Socorro, o que ele queria afinal?

O que fazer?

Quando ela não sabia mais o que fazer, Gilberto falou de repente:

— Mude o trajeto, vamos para o shopping mais próximo.

Ana virou-se para ele. — Para que ir ao shopping?

Gilberto olhou para as manchas no vestido dela. — Sujei você de lama, o mínimo que posso fazer é comprar um vestido novo.

Ana ficou surpresa e recusou apressadamente. — Não, não precisa, de verdade. Eu posso lavar em casa, ainda dá para usar. Não precisa mesmo, veterano!

Ela não queria que surgissem fofocas sobre eles!

Ela não podia arcar com isso!

— Ah, não, não, não, não foi isso que eu quis dizer. Só queria dizer que eu posso comprar algo sozinha, veterano...

Por favor, divindade, pode ir, pode ir!

— Escolha o que quiser, eu pago.

— ...

Certo, comunicação ineficaz.

Ela só pôde dar um sorriso sem graça e fechar a porta do carro. Gilberto não a acompanhou, mas o motorista subiu com ela.
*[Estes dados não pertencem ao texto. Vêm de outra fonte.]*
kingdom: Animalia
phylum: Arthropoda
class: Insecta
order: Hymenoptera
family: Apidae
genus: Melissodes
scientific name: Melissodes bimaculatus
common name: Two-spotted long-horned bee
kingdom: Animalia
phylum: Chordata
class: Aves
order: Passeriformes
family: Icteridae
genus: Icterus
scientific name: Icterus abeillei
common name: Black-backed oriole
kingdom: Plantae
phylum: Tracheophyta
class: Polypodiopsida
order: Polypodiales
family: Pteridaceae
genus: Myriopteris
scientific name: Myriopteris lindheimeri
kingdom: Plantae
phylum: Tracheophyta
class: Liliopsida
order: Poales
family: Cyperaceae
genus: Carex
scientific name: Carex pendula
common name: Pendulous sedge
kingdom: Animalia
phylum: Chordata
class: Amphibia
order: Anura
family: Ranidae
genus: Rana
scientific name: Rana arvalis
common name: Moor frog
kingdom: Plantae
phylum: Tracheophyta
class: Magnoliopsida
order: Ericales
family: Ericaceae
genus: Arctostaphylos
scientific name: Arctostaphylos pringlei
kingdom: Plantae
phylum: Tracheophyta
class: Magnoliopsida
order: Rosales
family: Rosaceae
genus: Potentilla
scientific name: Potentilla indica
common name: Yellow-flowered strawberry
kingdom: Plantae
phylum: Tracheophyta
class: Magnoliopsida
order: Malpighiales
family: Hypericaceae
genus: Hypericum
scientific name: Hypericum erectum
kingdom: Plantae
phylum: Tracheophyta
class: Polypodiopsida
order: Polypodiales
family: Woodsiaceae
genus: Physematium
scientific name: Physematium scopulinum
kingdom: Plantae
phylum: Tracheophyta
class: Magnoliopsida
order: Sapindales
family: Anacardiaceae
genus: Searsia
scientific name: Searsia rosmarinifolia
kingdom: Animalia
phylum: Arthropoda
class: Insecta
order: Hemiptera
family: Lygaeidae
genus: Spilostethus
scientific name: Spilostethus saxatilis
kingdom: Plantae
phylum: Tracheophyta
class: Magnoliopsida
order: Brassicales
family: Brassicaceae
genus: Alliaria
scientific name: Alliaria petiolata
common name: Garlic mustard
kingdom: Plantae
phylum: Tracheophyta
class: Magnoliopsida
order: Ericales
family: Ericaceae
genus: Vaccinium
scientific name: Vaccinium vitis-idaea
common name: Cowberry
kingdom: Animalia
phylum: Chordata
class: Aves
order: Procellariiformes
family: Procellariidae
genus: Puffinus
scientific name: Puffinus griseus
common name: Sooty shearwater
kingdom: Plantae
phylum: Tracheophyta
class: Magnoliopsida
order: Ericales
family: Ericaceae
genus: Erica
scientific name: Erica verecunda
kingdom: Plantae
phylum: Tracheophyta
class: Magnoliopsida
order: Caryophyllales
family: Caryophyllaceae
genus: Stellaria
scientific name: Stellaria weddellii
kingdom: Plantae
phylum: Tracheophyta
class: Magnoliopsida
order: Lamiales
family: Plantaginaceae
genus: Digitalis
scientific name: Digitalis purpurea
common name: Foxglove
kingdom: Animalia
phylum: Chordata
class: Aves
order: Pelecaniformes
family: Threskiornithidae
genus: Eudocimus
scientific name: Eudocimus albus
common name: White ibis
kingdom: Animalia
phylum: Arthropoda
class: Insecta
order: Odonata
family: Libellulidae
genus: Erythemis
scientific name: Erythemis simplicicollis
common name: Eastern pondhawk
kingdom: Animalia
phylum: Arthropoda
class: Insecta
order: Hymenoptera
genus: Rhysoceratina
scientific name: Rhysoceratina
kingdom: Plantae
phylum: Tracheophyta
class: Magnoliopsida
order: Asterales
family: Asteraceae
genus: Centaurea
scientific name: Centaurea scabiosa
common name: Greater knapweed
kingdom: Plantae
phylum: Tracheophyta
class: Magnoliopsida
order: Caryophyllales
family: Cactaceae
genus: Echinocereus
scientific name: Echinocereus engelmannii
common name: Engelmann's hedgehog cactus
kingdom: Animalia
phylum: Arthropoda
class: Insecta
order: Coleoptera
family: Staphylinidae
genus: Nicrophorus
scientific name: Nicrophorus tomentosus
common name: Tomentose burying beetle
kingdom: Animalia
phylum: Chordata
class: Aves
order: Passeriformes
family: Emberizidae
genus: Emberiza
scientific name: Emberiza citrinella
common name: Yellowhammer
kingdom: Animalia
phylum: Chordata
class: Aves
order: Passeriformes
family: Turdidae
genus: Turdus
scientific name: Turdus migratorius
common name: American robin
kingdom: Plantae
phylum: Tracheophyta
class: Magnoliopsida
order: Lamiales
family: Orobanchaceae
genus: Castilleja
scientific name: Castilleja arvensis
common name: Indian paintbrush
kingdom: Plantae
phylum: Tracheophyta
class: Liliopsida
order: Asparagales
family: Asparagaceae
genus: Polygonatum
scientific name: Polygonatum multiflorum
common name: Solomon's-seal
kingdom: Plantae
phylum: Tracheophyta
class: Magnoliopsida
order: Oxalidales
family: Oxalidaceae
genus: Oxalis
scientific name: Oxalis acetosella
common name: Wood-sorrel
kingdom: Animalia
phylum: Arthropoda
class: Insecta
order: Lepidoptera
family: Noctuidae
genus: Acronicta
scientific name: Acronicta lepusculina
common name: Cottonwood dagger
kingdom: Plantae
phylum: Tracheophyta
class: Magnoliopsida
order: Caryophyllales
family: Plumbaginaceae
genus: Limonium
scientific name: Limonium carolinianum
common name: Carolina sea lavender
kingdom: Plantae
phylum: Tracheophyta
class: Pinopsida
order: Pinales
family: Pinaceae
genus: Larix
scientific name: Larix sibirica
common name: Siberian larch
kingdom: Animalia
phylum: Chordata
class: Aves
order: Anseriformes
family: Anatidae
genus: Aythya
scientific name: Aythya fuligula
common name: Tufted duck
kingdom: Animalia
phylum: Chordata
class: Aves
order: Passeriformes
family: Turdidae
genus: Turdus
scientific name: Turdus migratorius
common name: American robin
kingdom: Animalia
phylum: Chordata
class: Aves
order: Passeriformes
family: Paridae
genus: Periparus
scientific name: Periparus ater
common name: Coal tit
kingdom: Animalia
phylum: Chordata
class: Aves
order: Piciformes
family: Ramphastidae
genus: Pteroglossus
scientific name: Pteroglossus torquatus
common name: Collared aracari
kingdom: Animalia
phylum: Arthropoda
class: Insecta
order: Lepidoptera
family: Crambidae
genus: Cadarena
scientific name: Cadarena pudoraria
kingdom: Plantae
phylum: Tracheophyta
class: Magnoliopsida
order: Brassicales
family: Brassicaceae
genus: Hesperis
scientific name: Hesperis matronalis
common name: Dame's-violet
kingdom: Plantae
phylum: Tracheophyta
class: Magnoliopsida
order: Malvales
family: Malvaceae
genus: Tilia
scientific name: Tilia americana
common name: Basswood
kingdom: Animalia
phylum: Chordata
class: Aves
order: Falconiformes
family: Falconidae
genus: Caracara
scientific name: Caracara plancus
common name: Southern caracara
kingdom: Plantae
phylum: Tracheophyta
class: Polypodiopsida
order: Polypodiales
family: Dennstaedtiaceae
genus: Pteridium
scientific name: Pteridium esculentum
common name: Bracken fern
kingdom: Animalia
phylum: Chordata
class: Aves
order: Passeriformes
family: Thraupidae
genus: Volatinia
Ela não ousou ir às lojas de grife; escolheu uma marca nacional mais acessível e pegou apenas uma roupa para se trocar.

Ao voltar para o carro, Ana agradeceu-lhe sinceramente.

Afinal, com um pequeno incidente como aquele, uma pessoa como ele não precisava perder tempo com ela.

— Veterano, muito obrigada.

Gilberto olhou para ela. — Comprou só uma peça?

— Uma é suficiente. Além disso, meu vestido custou pouco mais de duzentos reais, e esta roupa nova custou quase mil. No fim das contas, eu saí ganhando. Obrigada, veterano!

Depois de dizer isso, ela quis sair imediatamente.